The conversation then takes an unpredictable turn when, in thinking about the range of stakeholders that fund managers can find themselves dealing with, O’Shea mentions the involvement of the Royal Society for the Protection of Birds (RSPB) in its investment in Anglian Water given that the UK utility owns sites which are home to nesting ospreys. This prompts Nelson to reveal that Infracapital has its own issues with peregrine falcons on telecom towers.
An arguably less exotic but nonetheless vitally important breed is the limited partner investor. Unsurprisingly, for those around the table, asset management is a major part of the investor dialogue. “You have to go the extra mile with investors,” says Crosbie. “You tell them about your plans, what you’ve achieved, what’s coming next and how far you are along the journey.”
Crosbie adds that Antin’s investor meetings are shaped around addressing these points, including “very detailed” case studies.
O’Shea adds that getting management teams to talk about asset management at investor meetings represents a useful “touching point” between the two. He says First State likes to give management teams a chance to establish contact and keep in touch with each other and have productive dialogues.
Nelson concludes: “They [investors] really like to hear about the asset management detail. Of course they like to hear about returns and track record as well, but across geographies and across different types of investor, people are always interested in asset management.”
AROUND THE TABLE
Mark Crosbie, managing partner, Antin Infrastructure Partners
Crosbie was for seven years the director of corporate strategy, development and M&A and was a member of the executive committee at Centrica. He previously held senior roles at UBS and Peregrine Investment Holdings in Hong Kong. While leading the M&A team at Centrica, he completed around 60 transactions across the UK, Europe and North America.
Stephen Nelson, asset management director, Infracapital
Nelson was chief executive of BAA Ltd between 2006 and 2008 when it was the UK’s leading owner and operator of airports including Heathrow, Gatwick and Stansted. Prior to this, he was group retail director at BAA. Before joining BAA, Nelson was group marketing director and group trading director at J. Sainsbury. Currently, he is also a non-executive director of the Office of Rail Regulation.
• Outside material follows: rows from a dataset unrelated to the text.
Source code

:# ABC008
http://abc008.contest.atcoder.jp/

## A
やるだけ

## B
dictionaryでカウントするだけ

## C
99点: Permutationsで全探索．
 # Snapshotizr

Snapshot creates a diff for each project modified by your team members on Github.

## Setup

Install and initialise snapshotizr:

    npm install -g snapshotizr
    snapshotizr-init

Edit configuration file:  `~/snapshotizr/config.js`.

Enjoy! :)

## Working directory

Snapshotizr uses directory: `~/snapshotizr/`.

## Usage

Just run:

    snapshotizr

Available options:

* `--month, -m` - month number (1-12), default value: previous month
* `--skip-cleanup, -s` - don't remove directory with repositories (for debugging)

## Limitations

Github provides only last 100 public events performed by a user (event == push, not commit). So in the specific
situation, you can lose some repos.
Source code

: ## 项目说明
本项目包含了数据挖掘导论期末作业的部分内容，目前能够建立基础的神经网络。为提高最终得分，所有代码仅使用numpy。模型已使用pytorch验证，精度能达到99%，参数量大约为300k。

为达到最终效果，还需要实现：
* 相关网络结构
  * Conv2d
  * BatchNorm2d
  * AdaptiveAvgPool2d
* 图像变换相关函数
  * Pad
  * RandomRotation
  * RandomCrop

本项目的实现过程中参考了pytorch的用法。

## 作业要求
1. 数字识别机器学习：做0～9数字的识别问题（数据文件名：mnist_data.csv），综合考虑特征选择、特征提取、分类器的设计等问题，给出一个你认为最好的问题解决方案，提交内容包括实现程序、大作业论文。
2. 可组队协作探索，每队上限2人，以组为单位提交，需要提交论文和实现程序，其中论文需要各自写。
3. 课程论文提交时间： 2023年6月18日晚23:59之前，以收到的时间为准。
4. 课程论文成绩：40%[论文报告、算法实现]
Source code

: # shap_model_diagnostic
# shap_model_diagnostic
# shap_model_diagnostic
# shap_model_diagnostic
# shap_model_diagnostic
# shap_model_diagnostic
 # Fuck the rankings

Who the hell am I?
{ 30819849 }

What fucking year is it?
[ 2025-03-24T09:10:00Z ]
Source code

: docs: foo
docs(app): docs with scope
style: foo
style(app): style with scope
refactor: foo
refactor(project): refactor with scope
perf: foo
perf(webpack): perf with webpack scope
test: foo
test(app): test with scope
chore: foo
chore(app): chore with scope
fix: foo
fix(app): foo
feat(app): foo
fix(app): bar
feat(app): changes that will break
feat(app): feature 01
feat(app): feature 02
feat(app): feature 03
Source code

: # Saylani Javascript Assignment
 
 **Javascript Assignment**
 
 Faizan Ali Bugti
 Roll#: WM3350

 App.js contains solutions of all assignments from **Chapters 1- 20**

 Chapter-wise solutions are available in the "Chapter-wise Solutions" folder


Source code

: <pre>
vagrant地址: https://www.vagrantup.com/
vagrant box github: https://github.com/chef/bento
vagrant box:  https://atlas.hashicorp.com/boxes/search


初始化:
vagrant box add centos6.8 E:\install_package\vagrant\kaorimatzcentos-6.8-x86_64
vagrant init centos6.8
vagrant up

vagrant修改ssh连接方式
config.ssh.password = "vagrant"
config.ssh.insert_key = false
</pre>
Stephen O’Shea, director, direct infrastructure, First State Investments
O’Shea has responsibility for the origination, execution and management of investments in unlisted mature economic infrastructure assets for the First State Investments European Diversified Infrastructure Fund (EDIF). Having been with First State for almost seven years, he previously spent more than six years at banking group ING, where he was a vice president in London.